Body or hand keypoint data:
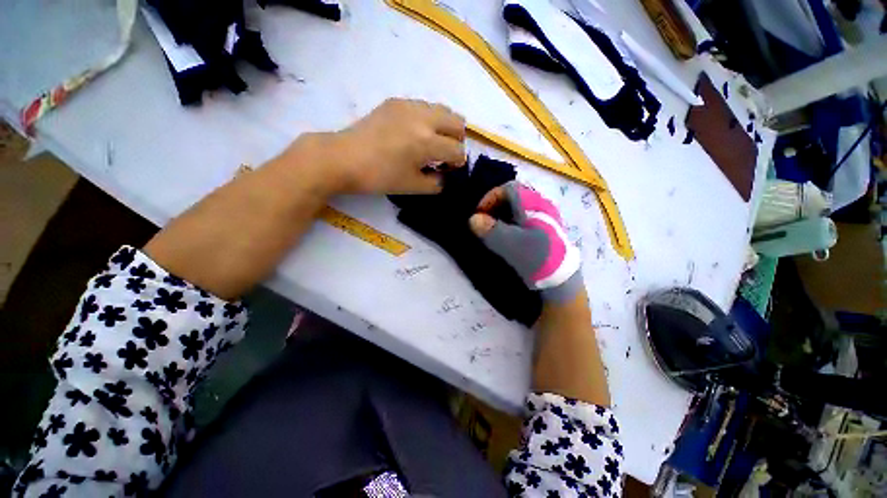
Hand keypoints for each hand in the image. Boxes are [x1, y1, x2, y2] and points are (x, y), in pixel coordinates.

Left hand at [323, 98, 466, 193]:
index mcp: (427, 142)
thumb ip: (436, 183)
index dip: (458, 162)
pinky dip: (428, 119)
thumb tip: (445, 176)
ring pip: (442, 109)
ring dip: (444, 126)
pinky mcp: (396, 101)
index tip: (450, 169)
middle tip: (446, 153)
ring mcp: (409, 106)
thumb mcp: (412, 187)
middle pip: (457, 121)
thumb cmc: (379, 177)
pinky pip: (423, 106)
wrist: (343, 158)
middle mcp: (423, 118)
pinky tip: (414, 132)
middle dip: (457, 139)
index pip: (457, 150)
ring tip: (432, 141)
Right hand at [469, 181, 581, 301]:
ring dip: (501, 215)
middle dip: (494, 207)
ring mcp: (543, 217)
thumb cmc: (537, 258)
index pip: (507, 189)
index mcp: (533, 204)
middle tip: (483, 222)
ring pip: (516, 208)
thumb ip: (491, 230)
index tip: (479, 214)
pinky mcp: (543, 229)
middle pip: (512, 197)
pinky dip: (509, 223)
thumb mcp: (511, 244)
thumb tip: (473, 219)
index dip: (489, 198)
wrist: (561, 279)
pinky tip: (505, 236)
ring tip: (492, 230)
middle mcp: (540, 205)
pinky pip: (522, 218)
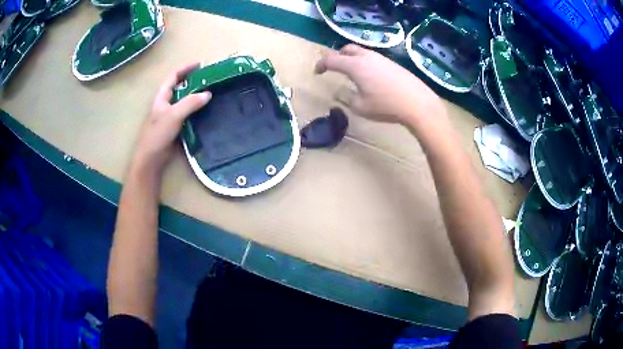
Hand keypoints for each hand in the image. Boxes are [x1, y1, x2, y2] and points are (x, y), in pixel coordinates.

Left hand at [132, 63, 211, 171]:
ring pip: (186, 101)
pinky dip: (197, 110)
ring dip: (197, 96)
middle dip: (194, 81)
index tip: (201, 64)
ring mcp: (171, 115)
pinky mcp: (177, 126)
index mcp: (162, 97)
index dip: (186, 68)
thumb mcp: (173, 115)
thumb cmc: (158, 134)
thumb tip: (208, 94)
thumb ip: (190, 103)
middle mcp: (167, 103)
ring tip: (212, 92)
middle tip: (211, 79)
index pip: (174, 76)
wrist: (152, 158)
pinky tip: (207, 111)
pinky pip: (189, 114)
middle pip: (181, 87)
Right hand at [315, 44, 446, 128]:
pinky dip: (364, 63)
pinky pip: (373, 58)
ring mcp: (381, 58)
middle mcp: (367, 57)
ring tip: (352, 73)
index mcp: (355, 66)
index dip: (321, 65)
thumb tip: (337, 91)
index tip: (317, 72)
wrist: (417, 103)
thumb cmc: (386, 105)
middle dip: (337, 56)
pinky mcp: (392, 63)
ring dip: (352, 59)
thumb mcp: (360, 106)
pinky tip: (370, 77)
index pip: (332, 60)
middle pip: (347, 49)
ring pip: (361, 52)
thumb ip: (345, 97)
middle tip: (334, 68)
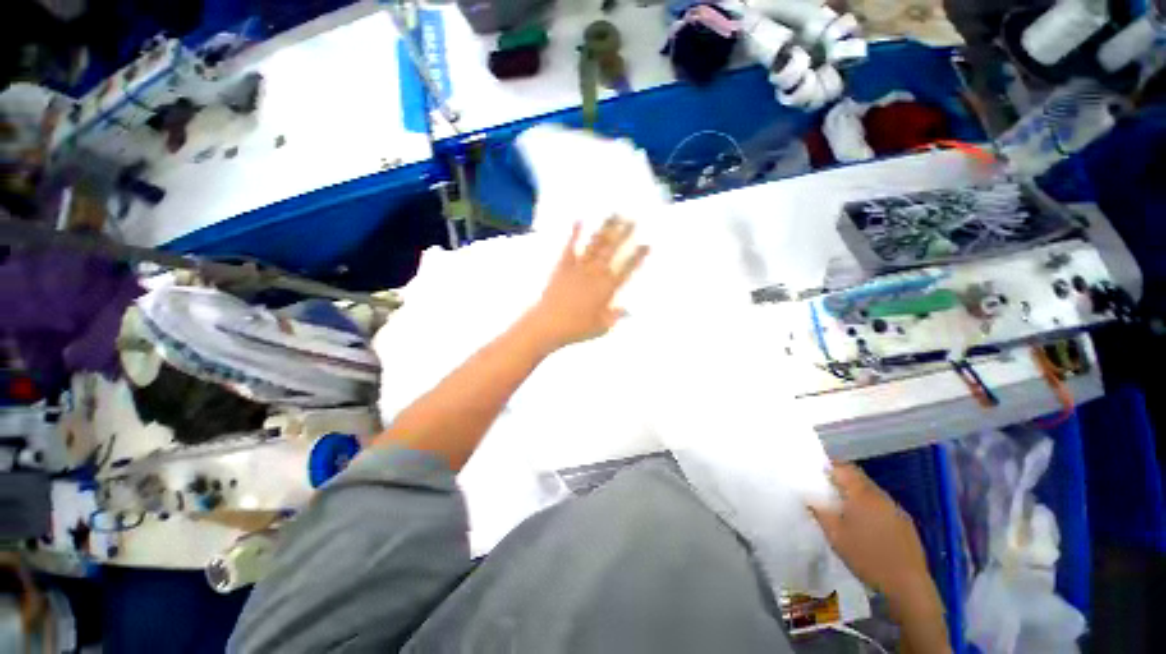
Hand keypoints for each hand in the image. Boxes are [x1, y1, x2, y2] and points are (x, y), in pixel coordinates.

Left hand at [524, 217, 648, 349]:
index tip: (647, 243)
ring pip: (595, 244)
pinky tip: (580, 220)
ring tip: (614, 214)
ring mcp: (579, 267)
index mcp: (607, 288)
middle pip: (612, 250)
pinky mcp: (563, 266)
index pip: (627, 268)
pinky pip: (570, 247)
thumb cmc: (577, 329)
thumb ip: (616, 316)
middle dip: (624, 233)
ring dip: (605, 228)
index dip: (638, 256)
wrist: (549, 324)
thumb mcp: (602, 327)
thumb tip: (629, 311)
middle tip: (632, 218)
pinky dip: (575, 233)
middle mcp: (596, 273)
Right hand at [809, 463, 934, 606]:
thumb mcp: (835, 535)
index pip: (844, 468)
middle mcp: (880, 496)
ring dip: (857, 494)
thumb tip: (809, 497)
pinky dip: (871, 507)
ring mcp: (896, 509)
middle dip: (843, 480)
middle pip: (859, 478)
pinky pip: (883, 506)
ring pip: (872, 492)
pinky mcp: (905, 523)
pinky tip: (866, 525)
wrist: (907, 584)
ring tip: (844, 508)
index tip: (817, 473)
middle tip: (827, 490)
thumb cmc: (866, 556)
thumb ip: (820, 512)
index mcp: (862, 494)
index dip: (830, 466)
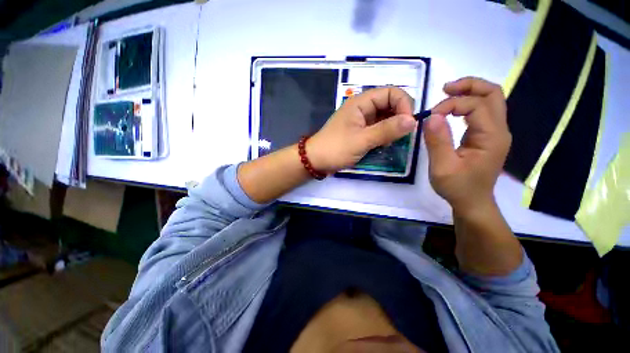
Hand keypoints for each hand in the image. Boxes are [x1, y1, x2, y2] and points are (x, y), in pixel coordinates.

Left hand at [306, 87, 417, 172]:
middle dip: (399, 117)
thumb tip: (413, 121)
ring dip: (392, 128)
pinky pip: (378, 128)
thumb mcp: (361, 140)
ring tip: (392, 142)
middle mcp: (362, 108)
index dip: (404, 104)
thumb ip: (386, 130)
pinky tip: (384, 145)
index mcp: (361, 102)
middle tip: (402, 135)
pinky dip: (384, 135)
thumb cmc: (336, 149)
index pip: (391, 92)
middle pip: (389, 104)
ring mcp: (361, 120)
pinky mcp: (360, 131)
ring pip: (385, 117)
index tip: (408, 124)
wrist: (316, 160)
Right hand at [424, 77, 511, 214]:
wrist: (473, 202)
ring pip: (490, 99)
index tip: (431, 115)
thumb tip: (432, 116)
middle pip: (493, 93)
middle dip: (469, 85)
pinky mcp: (487, 136)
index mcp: (492, 137)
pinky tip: (452, 109)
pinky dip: (468, 104)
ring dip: (470, 92)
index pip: (477, 105)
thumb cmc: (458, 187)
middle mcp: (499, 130)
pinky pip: (482, 111)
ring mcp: (495, 132)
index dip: (452, 104)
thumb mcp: (442, 167)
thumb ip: (437, 141)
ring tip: (447, 94)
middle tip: (445, 88)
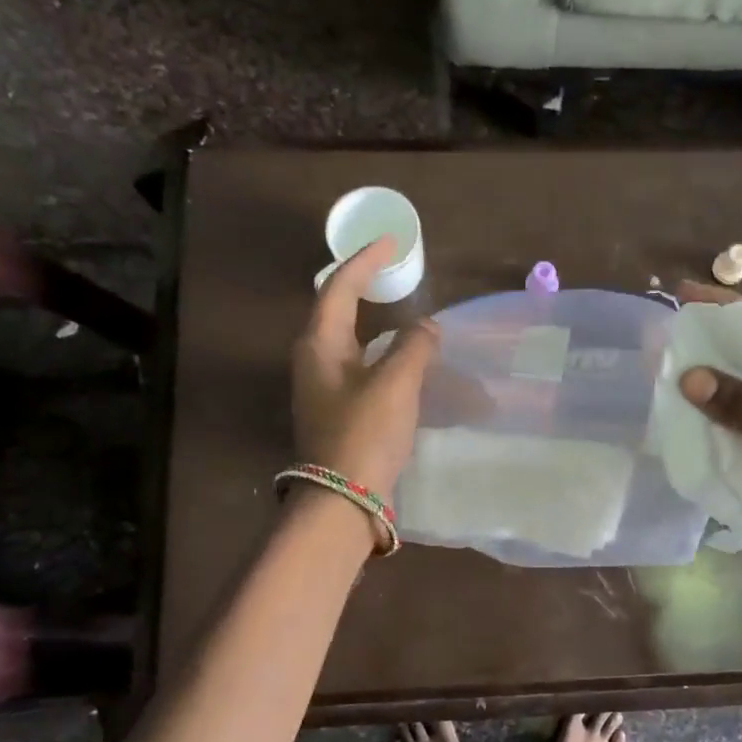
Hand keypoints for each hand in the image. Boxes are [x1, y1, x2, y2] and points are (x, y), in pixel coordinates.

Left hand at [292, 238, 439, 498]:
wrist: (342, 500)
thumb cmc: (364, 434)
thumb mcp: (396, 384)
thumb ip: (414, 347)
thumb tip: (427, 327)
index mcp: (319, 343)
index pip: (340, 286)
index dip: (366, 260)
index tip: (391, 241)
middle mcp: (313, 359)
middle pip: (336, 308)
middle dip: (363, 285)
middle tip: (393, 270)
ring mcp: (322, 387)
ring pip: (347, 339)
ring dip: (373, 319)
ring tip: (401, 310)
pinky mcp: (336, 410)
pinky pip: (358, 365)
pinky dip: (380, 351)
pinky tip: (402, 360)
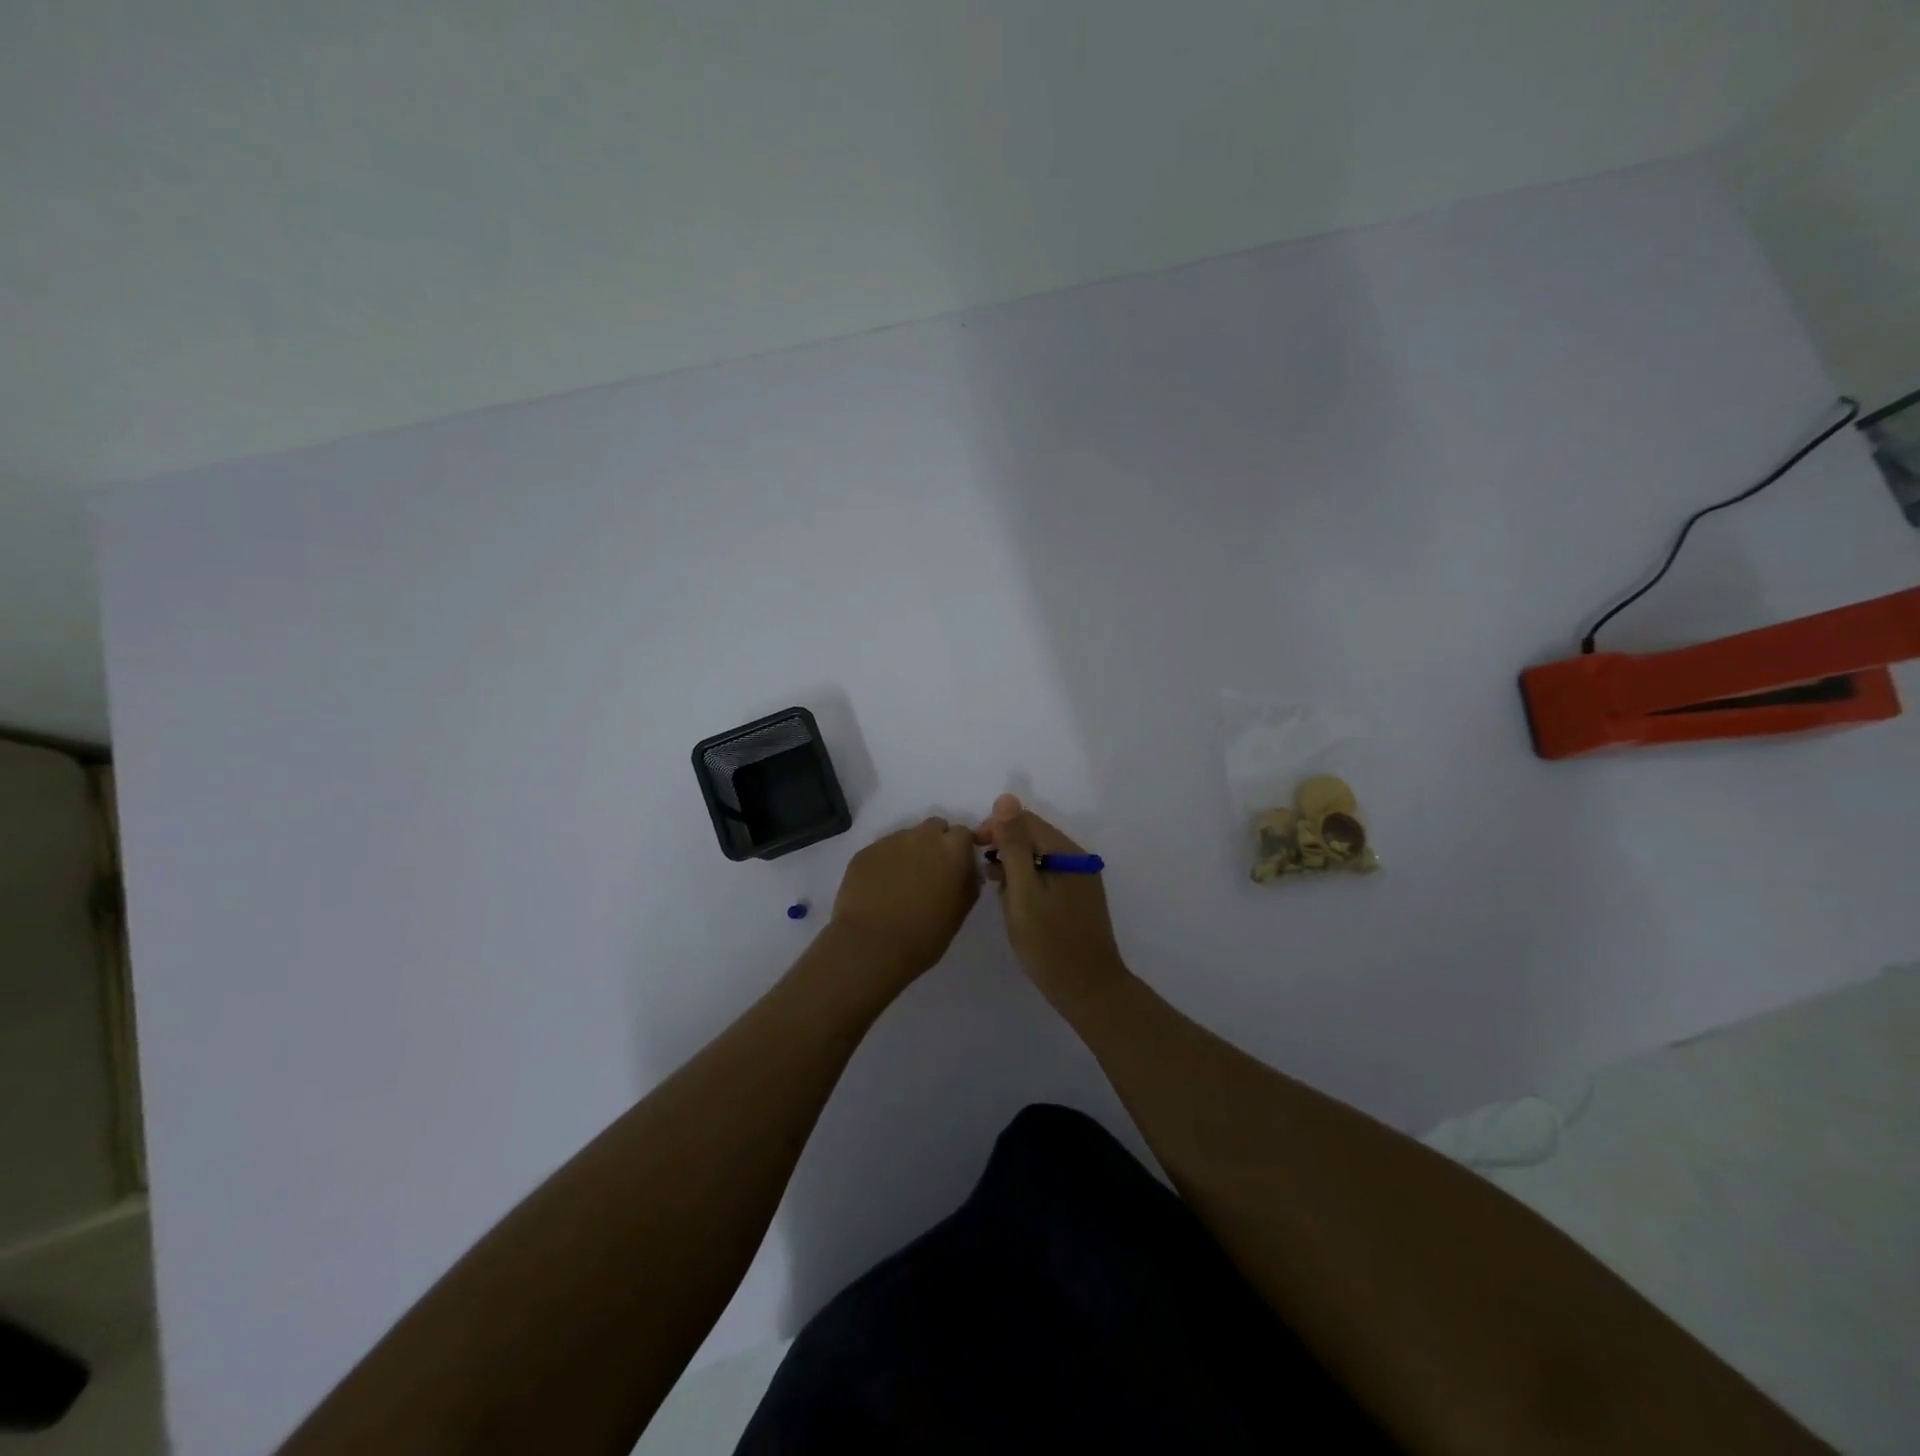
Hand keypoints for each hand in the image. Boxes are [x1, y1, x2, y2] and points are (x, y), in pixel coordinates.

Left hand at [829, 817, 980, 987]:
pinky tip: (879, 888)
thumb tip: (967, 870)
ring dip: (909, 852)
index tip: (957, 867)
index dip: (961, 849)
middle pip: (934, 827)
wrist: (873, 945)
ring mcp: (891, 841)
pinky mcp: (866, 851)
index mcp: (953, 849)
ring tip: (901, 882)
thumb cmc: (926, 934)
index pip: (963, 834)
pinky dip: (885, 863)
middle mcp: (923, 836)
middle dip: (936, 843)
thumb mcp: (961, 910)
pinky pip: (882, 850)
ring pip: (906, 838)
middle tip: (930, 871)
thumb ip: (968, 882)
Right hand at [975, 794, 1127, 1008]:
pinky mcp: (1079, 898)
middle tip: (984, 876)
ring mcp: (1081, 879)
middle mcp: (1078, 859)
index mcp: (1067, 853)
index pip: (1025, 821)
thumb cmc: (1049, 942)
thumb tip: (1006, 799)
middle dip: (1004, 848)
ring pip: (1039, 857)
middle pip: (1034, 837)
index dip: (995, 828)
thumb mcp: (1023, 891)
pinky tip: (1016, 902)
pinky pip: (1048, 876)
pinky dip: (1028, 881)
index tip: (973, 850)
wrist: (1088, 990)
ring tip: (997, 890)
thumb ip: (1013, 845)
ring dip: (1015, 866)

TASK TO CARRY OUT
All lines above from the one containing "ring mcp: (322, 387)" up to and including the one containing "pinky dip: (1028, 881)" are to be set down exactly, and nothing else. Leave images out.

WRITTEN RESPONSE
ring mcp: (322, 387)
ring pip: (347, 339)
ring dip: (373, 319)
ring tip: (401, 310)
pinky mcp: (336, 410)
pinky pip: (358, 365)
pinky dip: (380, 351)
pinky tip: (402, 360)
Hand keypoints for each hand in the image. Boxes are [x1, y1, x2, y2] and points are (x, y), in pixel coordinates.

Left hand at [829, 817, 980, 987]:
pinky tip: (879, 888)
thumb tip: (967, 870)
ring dip: (909, 852)
index tip: (957, 867)
index dip: (961, 849)
middle pip: (934, 827)
wrist: (873, 945)
ring mcp: (891, 841)
pinky mcp: (866, 851)
index mcp: (953, 849)
ring tip: (901, 882)
thumb cmc: (926, 934)
index pip: (963, 834)
pinky dip: (885, 863)
middle mcp: (923, 836)
middle dip: (936, 843)
thumb mcp: (961, 910)
pinky pip: (882, 850)
ring pip: (906, 838)
middle tip: (930, 871)
thumb ip: (968, 882)
Right hand at [975, 794, 1127, 1008]:
pinky mcp: (1079, 898)
middle tip: (984, 876)
ring mcp: (1081, 879)
middle mcp: (1078, 859)
index mcp: (1067, 853)
index pip: (1025, 821)
thumb cmc: (1049, 942)
thumb tip: (1006, 799)
middle dip: (1004, 848)
ring pip: (1039, 857)
middle pip: (1034, 837)
index dip: (995, 828)
thumb mcp: (1023, 891)
pinky tip: (1016, 902)
pinky pip: (1048, 876)
pinky dip: (1028, 881)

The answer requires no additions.